Problem requirements: Every line of the listing below from the one with "left elbow: (241, 367)" up to and including the one with "left front paw: (92, 387)" should be retyped exactly, and nothing else; pictures are not part of the copy.

Records shown:

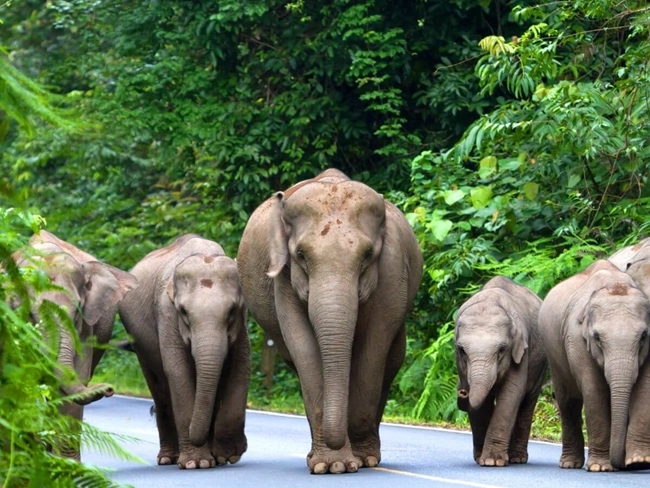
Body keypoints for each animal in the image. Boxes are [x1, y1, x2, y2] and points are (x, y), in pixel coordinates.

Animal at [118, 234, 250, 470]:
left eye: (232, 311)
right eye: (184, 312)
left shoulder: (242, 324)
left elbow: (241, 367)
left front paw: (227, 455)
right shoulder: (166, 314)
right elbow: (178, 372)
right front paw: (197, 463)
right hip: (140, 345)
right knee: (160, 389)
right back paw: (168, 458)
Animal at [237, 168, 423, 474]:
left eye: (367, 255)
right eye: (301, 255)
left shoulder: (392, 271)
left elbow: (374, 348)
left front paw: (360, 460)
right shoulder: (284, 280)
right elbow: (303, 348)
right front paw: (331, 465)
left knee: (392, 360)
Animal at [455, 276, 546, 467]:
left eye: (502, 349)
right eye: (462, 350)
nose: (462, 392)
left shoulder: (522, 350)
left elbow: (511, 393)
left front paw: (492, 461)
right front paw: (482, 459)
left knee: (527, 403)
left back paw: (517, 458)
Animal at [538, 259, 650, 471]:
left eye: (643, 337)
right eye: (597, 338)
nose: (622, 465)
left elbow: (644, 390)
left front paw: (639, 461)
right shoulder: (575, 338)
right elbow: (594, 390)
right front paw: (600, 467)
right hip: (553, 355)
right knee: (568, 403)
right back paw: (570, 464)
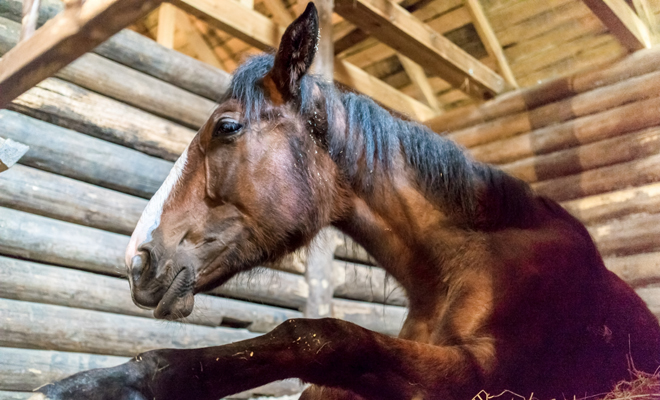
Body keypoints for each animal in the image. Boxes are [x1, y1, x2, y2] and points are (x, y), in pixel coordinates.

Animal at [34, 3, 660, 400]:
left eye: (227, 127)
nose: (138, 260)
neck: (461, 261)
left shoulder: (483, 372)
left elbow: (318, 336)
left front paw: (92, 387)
* * *
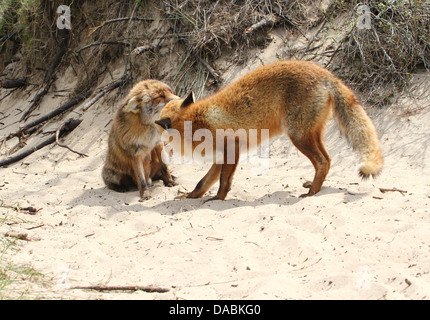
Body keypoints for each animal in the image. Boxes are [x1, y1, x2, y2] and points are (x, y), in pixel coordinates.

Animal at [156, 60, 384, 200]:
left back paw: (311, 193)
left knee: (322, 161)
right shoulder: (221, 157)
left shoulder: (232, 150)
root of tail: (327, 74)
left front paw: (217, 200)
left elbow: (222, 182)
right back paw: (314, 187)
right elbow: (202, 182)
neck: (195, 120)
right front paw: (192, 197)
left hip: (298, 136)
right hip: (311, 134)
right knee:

Task answer:
left elbow: (241, 367)
left front paw: (227, 455)
right shoulder: (166, 314)
right elbow: (178, 372)
right front paw: (197, 463)
right hip: (140, 345)
right knee: (160, 389)
right back paw: (168, 458)
Animal at [237, 168, 423, 474]:
left eye: (367, 255)
right eye: (301, 255)
left shoulder: (392, 271)
left elbow: (374, 348)
left front paw: (360, 460)
right shoulder: (284, 280)
right elbow: (303, 348)
right front paw: (331, 465)
left knee: (392, 360)
Animal at [455, 276, 546, 467]:
left eye: (502, 349)
right eye: (462, 350)
nose: (462, 392)
left shoulder: (522, 350)
left elbow: (511, 393)
left front paw: (492, 461)
right front paw: (482, 459)
left knee: (527, 403)
left back paw: (517, 458)
Animal at [538, 259, 650, 471]:
left eye: (643, 337)
right eye: (597, 338)
nose: (622, 465)
left elbow: (644, 390)
left front paw: (639, 461)
right shoulder: (575, 338)
right elbow: (594, 390)
right front paw: (600, 467)
right hip: (553, 355)
right knee: (568, 403)
right back paw: (570, 464)
Body keypoints for each animal in the image. Boxes are [x1, y1, x2, y2] and points are (x, y), in pixel coordinates.

Animal at [34, 3, 660, 400]:
left eye: (227, 127)
nose: (138, 260)
neck: (461, 261)
left shoulder: (483, 372)
left elbow: (318, 336)
left front paw: (92, 387)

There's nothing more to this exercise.